NeuroThera® Efficacy and Safety Trial – 3 (NEST-3): a double-blind, randomized, sham-controlled, parallel group, multicenter, pivotal study to assess the safety and efficacy of transcranial laser therapy with the NeuroThera® Laser System for the treatment of acute ischemic stroke within 24 h of stroke onset
- Conflicts of interest: J. A. Zivin, G. W. Albers, N. M. Bornstein, B. Dahlof, S. E. Kasner, G. Howard, A. Shuaib, J. Streeter, and W. Hacke are members of the NEST-3 Steering Committee. All NEST-3 Steering Committee members serve as consultants to PhotoThera.
- R. Sehra, A. Shoshoo, and S. P. Richieri are employees of PhotoThera.
Transcranial laser therapy is undergoing clinical trials in patients with acute ischemic stroke. The NeuroThera® Efficacy and Safety Trial-1 was strongly positive for 90-day functional benefit with transcranial laser therapy, and post hoc analyses of the subsequent NeuroThera® Efficacy and Safety Trial-2 trial suggested a meaningful beneficial effect in patients with moderate to moderately severe ischemic stroke within 24 h of onset. These served as the basis for the NeuroThera® Efficacy and Safety Trial-3 randomized controlled trial.
The purpose of this pivotal study was to demonstrate safety and efficacy of transcranial laser therapy with the NeuroThera® Laser System in the treatment of subjects diagnosed with acute ischemic stroke.
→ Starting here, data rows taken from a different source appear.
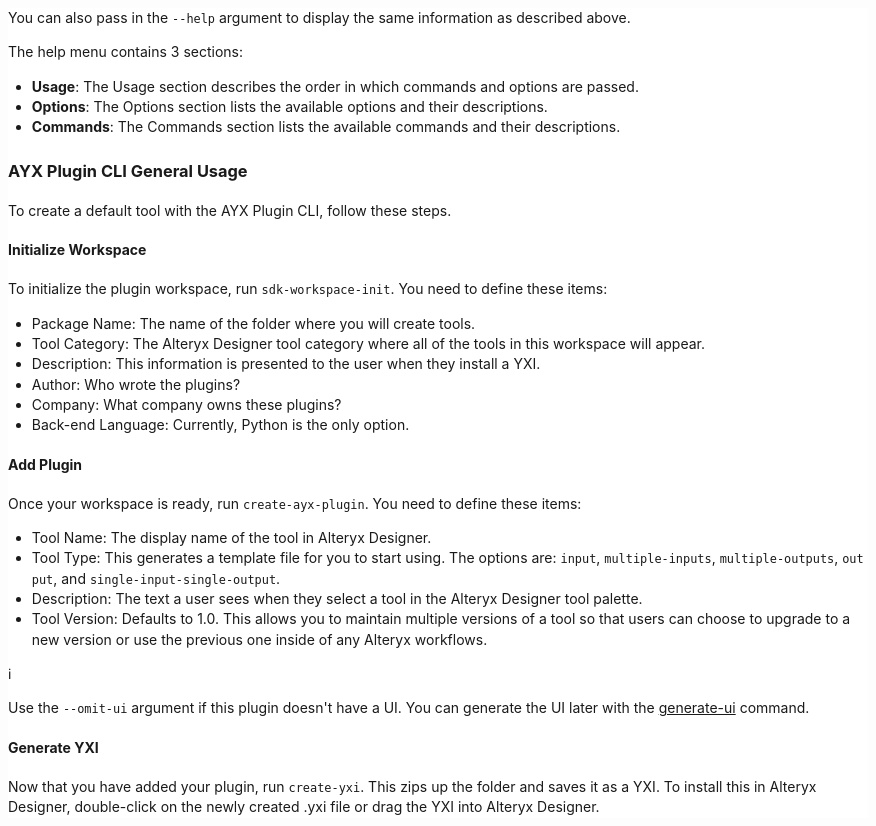 You can also pass in the `--help` argument to display the same
information as described above.

The help menu contains 3 sections:

-   **Usage**: The Usage section describes the order in which commands
    and options are passed.
-   **Options**: The Options section lists the available options and
    their descriptions.
-   **Commands**: The Commands section lists the available commands and
    their descriptions.

### AYX Plugin CLI General Usage

To create a default tool with the AYX Plugin CLI, follow these steps.

#### Initialize Workspace

To initialize the plugin workspace, run `sdk-workspace-init`. You need to define these items:


-   Package Name: The name of the folder where you will create tools.
-   Tool Category: The Alteryx Designer tool category where all of the
    tools in this workspace will appear.
-   Description: This information is presented to the user when they
    install a YXI.
-   Author: Who wrote the plugins?
-   Company: What company owns these plugins?
-   Back-end Language: Currently, Python is the only option.

#### Add Plugin

Once your workspace is ready, run `create-ayx-plugin`. You need
to define these items:

-   Tool Name: The display name of the tool in Alteryx Designer.
-   Tool Type: This generates a template file for you to start using.
    The options are: `input`, `multiple-inputs`,
    `multiple-outputs`, `output`, and `single-input-single-output`.
-   Description: The text a user sees when they select a tool in the
    Alteryx Designer tool palette.
-   Tool Version: Defaults to 1.0. This allows you to maintain multiple
    versions of a tool so that users can choose to upgrade to a new
    version or use the previous one inside of any Alteryx workflows.

:information_source:

Use the `--omit-ui` argument if this plugin doesn't have a UI. You can generate the UI later with the [generate-ui](#generate-ui) command.

#### Generate YXI

Now that you have added your plugin, run `create-yxi`. This zips up the
folder and saves it as a YXI. To install this in Alteryx Designer,
double-click on the newly created .yxi file or drag the YXI into Alteryx
Designer.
NeuroThera® Efficacy and Safety Trial-3 is a double-blind, randomized, sham-controlled, parallel group, multicenter, pivotal study that will enroll 1000 subjects at up to 50 sites. All subjects will receive standard medical management based on the American Stroke Association and European Stroke Organization Guidelines. In addition to standard medical management, both groups will undergo the transcranial laser therapy procedure between 4·5 and 24 h of stroke onset. The study population will be randomized into two arms: the sham control group will receive a sham transcranial laser therapy procedure and the transcranial laser therapy group will receive an active transcranial laser therapy procedure. The randomization ratio will be 1:1 and will be stratified to ensure a balanced subject distribution between study arms.
The primary efficacy end point is disability at 90 days (or the last rating), as assessed on the modified Rankin Scale, dichotomized as a success (a score of 0–2) or a failure (a score of 3 to 6).